This band has been around since the 90s, maybe even the late 80s, making brilliant folk/pop/rock/blues/adult alternative/whatever type music. They’re the sort of band that other musicians love to love. The core of the band is husband-wife duo Linford Detweiler on piano and Karin Bergquist on vocals. The rest of the band has been a revolving cast, and in the half-dozen times I’ve seen them live, roughly half of those have featured just the pair.
They’ve always danced around the edge of whatever “Christian music” means, always dropping hints about their faith, but simultaneously distancing themselves from the industrial machinations of the Christian music industry. All this from day one, actually–long before it was hip to do so.
My favorite album of theirs has always been the sublime Good Dog, Bad Dog. How can I describe it? It’s dark and hopeful. Sad and beautiful. Desperate. It clings to meaning, all the while struggling to find it. I first became acquainted with the album when my wife and I were newlyweds. We were dirt poor ministerial students. We both had a lot of baggage from our own childhood upbringing and the dysfunctions we’d grown up with. Good Dog, Bad Dog seems to have been written from similar struggles, though it’s never explicitly stated as such. Case in point is “Etcetera Whatever.”

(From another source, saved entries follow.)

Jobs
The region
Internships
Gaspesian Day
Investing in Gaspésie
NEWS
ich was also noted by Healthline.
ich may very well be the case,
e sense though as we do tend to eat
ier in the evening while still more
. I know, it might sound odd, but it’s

We don’t need a lot of money, we’ll be sleeping on the beach
Keeping oceans within reach–whatever private oceans we can conjure up for free
I will stumble there with you and you’ll be laughing close with me
Trying not to make a scene–Etcetera, whatever
I guess all I really mean . . . is we’re gonna be alright
Yeah we’re gonna be alright
You can close your eyes tonight
We’re gonna be alright
The song contains both dissonant darkness and a hopeful melody. It’s a lot like life. A life with both struggle and hope. Truth and confusion. Beauty and pain. In other words, it’s real.